═══ Data shown

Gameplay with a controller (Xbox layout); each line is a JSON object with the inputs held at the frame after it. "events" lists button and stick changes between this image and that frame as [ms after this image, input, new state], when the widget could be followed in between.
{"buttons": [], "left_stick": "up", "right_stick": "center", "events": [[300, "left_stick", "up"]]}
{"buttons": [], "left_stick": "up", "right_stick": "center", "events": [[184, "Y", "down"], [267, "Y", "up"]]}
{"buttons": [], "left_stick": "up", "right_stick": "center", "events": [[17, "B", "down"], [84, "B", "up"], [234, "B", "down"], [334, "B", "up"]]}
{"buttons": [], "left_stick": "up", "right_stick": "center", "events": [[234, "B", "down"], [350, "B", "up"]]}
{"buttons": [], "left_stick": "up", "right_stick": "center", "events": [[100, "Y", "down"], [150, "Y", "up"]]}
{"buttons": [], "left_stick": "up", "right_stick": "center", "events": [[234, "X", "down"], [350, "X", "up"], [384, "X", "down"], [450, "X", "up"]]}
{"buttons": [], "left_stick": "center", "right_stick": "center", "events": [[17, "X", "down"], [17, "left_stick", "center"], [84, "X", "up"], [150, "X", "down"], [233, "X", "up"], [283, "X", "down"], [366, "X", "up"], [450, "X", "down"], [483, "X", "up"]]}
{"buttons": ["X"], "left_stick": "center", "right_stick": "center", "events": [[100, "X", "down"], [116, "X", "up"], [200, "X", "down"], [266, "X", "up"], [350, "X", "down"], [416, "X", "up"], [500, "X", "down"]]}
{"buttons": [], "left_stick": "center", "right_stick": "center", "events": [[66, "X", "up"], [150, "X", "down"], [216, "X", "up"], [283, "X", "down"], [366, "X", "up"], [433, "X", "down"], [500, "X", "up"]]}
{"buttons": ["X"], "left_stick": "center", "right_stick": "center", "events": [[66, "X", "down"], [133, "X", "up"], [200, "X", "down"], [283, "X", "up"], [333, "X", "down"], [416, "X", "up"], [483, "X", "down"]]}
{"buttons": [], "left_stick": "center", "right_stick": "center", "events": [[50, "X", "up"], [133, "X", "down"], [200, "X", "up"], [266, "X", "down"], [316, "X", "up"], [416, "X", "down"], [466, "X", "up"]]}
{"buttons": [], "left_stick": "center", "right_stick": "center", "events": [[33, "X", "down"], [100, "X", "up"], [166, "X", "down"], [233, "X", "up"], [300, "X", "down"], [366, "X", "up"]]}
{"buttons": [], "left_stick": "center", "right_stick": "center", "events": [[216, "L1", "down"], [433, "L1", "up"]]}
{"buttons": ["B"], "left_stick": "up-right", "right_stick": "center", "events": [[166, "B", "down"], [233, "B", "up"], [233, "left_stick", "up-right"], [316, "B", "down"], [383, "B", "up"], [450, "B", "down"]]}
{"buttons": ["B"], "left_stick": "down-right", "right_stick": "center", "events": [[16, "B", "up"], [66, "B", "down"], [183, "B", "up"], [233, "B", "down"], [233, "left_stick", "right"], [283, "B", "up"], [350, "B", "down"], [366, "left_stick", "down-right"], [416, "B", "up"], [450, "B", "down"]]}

══════

● Task directions
Your task is to repeat the data exactly, with nothing left out.

● Answer to this exercise
Gameplay with a controller (Xbox layout); each line is a JSON object with the inputs held at the frame after it. "events" lists button and stick changes between this image and that frame as [ms after this image, input, new state], when the widget could be followed in between.
{"buttons": [], "left_stick": "up", "right_stick": "center", "events": [[300, "left_stick", "up"]]}
{"buttons": [], "left_stick": "up", "right_stick": "center", "events": [[184, "Y", "down"], [267, "Y", "up"]]}
{"buttons": [], "left_stick": "up", "right_stick": "center", "events": [[17, "B", "down"], [84, "B", "up"], [234, "B", "down"], [334, "B", "up"]]}
{"buttons": [], "left_stick": "up", "right_stick": "center", "events": [[234, "B", "down"], [350, "B", "up"]]}
{"buttons": [], "left_stick": "up", "right_stick": "center", "events": [[100, "Y", "down"], [150, "Y", "up"]]}
{"buttons": [], "left_stick": "up", "right_stick": "center", "events": [[234, "X", "down"], [350, "X", "up"], [384, "X", "down"], [450, "X", "up"]]}
{"buttons": [], "left_stick": "center", "right_stick": "center", "events": [[17, "X", "down"], [17, "left_stick", "center"], [84, "X", "up"], [150, "X", "down"], [233, "X", "up"], [283, "X", "down"], [366, "X", "up"], [450, "X", "down"], [483, "X", "up"]]}
{"buttons": ["X"], "left_stick": "center", "right_stick": "center", "events": [[100, "X", "down"], [116, "X", "up"], [200, "X", "down"], [266, "X", "up"], [350, "X", "down"], [416, "X", "up"], [500, "X", "down"]]}
{"buttons": [], "left_stick": "center", "right_stick": "center", "events": [[66, "X", "up"], [150, "X", "down"], [216, "X", "up"], [283, "X", "down"], [366, "X", "up"], [433, "X", "down"], [500, "X", "up"]]}
{"buttons": ["X"], "left_stick": "center", "right_stick": "center", "events": [[66, "X", "down"], [133, "X", "up"], [200, "X", "down"], [283, "X", "up"], [333, "X", "down"], [416, "X", "up"], [483, "X", "down"]]}
{"buttons": [], "left_stick": "center", "right_stick": "center", "events": [[50, "X", "up"], [133, "X", "down"], [200, "X", "up"], [266, "X", "down"], [316, "X", "up"], [416, "X", "down"], [466, "X", "up"]]}
{"buttons": [], "left_stick": "center", "right_stick": "center", "events": [[33, "X", "down"], [100, "X", "up"], [166, "X", "down"], [233, "X", "up"], [300, "X", "down"], [366, "X", "up"]]}
{"buttons": [], "left_stick": "center", "right_stick": "center", "events": [[216, "L1", "down"], [433, "L1", "up"]]}
{"buttons": ["B"], "left_stick": "up-right", "right_stick": "center", "events": [[166, "B", "down"], [233, "B", "up"], [233, "left_stick", "up-right"], [316, "B", "down"], [383, "B", "up"], [450, "B", "down"]]}
{"buttons": ["B"], "left_stick": "down-right", "right_stick": "center", "events": [[16, "B", "up"], [66, "B", "down"], [183, "B", "up"], [233, "B", "down"], [233, "left_stick", "right"], [283, "B", "up"], [350, "B", "down"], [366, "left_stick", "down-right"], [416, "B", "up"], [450, "B", "down"]]}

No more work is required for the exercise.